*Given problem 1:*
In the rant about document templates, what kind of internal forms does the writer call a classic example?

*Provided text:*
▼▼▼

Tabulate This

This is a rant about people who don’t know how to create easy to use document templates and forms. These people make my life difficult, and must be punished.There is a certain class of individual in the business world who spend their days creating new and interesting ways to write document templates. These people seem to have no background in writing or graphic design, or even operations, and yet they continue to insist that other people create documents following the exact format they’ve specified.

Usually they are well meaning folks, but they have a bit of a chip on their shoulder about people not doing as they’re told. I used to be guilty of this, but I learned that people will fail to follow process no matter what you do. The solution is to make it hard to get things wrong, or make it fatal and let evolution do its thing. The misguided way of making it hard to fail is to lock everything down so that you can’t do anything outside the constraints of the system.

The drawback to this approach is that the person designing the form has to think of everything, and from the document templates I’ve seen inside most large corporates, these people have no idea what they’re doing. When I compare and contrast the work done my qualified graphic designers (I happen to have quite a few as friends, which is handy) to that done by these self-important weenies, the difference is striking.

Well designed templates and forms are easy to use. It’s obvious what needs to go in each space, what sort of information is required. Usually the forms that large corporates provide to their external customers (credit card application forms, paying a bill online, eBay, Google) are clean and simple, even if they need to be filled in with a lot of information, or complex information. The documents used internally (so-called Human Resources forms are a classic) are usually created by a completely different set of people who have no training and little experience in this kind of thing. The results, universally, suck.

▲▲▲

*Dataset excerpts:*

▼▼▼

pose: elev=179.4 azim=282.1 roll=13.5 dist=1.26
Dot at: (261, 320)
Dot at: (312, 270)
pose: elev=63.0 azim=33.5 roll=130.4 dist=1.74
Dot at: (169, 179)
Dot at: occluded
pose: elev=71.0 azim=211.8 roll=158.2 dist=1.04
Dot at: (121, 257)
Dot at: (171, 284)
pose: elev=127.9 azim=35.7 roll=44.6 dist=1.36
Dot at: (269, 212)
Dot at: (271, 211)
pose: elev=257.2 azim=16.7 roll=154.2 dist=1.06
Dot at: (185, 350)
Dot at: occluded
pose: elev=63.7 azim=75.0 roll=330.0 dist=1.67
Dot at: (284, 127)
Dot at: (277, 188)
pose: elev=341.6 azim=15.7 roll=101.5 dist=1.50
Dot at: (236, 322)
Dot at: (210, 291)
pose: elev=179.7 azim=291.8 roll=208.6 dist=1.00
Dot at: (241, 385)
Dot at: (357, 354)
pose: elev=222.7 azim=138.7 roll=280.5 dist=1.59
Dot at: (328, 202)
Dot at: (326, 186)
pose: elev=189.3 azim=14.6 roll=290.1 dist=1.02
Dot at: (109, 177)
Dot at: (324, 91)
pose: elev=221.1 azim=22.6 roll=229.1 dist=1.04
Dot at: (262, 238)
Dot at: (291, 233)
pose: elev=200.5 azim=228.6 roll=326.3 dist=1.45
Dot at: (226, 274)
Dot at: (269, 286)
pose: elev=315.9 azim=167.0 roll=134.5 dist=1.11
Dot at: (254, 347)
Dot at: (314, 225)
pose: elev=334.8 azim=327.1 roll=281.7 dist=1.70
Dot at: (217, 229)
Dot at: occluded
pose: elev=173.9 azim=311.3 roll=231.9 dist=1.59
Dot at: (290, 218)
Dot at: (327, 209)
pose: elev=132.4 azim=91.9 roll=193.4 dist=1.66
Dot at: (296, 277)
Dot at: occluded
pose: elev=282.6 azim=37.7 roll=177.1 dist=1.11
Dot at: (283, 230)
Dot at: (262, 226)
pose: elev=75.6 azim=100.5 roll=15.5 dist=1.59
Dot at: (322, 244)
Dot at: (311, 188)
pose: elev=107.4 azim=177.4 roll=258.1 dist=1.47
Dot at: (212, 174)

▲▲▲

*Given problem 2:*
Copy all of the records above verbatim, from first line to last.

*Full answer 1:*
So-called Human Resources forms.

*Full answer 2:*
pose: elev=179.4 azim=282.1 roll=13.5 dist=1.26
Dot at: (261, 320)
Dot at: (312, 270)
pose: elev=63.0 azim=33.5 roll=130.4 dist=1.74
Dot at: (169, 179)
Dot at: occluded
pose: elev=71.0 azim=211.8 roll=158.2 dist=1.04
Dot at: (121, 257)
Dot at: (171, 284)
pose: elev=127.9 azim=35.7 roll=44.6 dist=1.36
Dot at: (269, 212)
Dot at: (271, 211)
pose: elev=257.2 azim=16.7 roll=154.2 dist=1.06
Dot at: (185, 350)
Dot at: occluded
pose: elev=63.7 azim=75.0 roll=330.0 dist=1.67
Dot at: (284, 127)
Dot at: (277, 188)
pose: elev=341.6 azim=15.7 roll=101.5 dist=1.50
Dot at: (236, 322)
Dot at: (210, 291)
pose: elev=179.7 azim=291.8 roll=208.6 dist=1.00
Dot at: (241, 385)
Dot at: (357, 354)
pose: elev=222.7 azim=138.7 roll=280.5 dist=1.59
Dot at: (328, 202)
Dot at: (326, 186)
pose: elev=189.3 azim=14.6 roll=290.1 dist=1.02
Dot at: (109, 177)
Dot at: (324, 91)
pose: elev=221.1 azim=22.6 roll=229.1 dist=1.04
Dot at: (262, 238)
Dot at: (291, 233)
pose: elev=200.5 azim=228.6 roll=326.3 dist=1.45
Dot at: (226, 274)
Dot at: (269, 286)
pose: elev=315.9 azim=167.0 roll=134.5 dist=1.11
Dot at: (254, 347)
Dot at: (314, 225)
pose: elev=334.8 azim=327.1 roll=281.7 dist=1.70
Dot at: (217, 229)
Dot at: occluded
pose: elev=173.9 azim=311.3 roll=231.9 dist=1.59
Dot at: (290, 218)
Dot at: (327, 209)
pose: elev=132.4 azim=91.9 roll=193.4 dist=1.66
Dot at: (296, 277)
Dot at: occluded
pose: elev=282.6 azim=37.7 roll=177.1 dist=1.11
Dot at: (283, 230)
Dot at: (262, 226)
pose: elev=75.6 azim=100.5 roll=15.5 dist=1.59
Dot at: (322, 244)
Dot at: (311, 188)
pose: elev=107.4 azim=177.4 roll=258.1 dist=1.47
Dot at: (212, 174)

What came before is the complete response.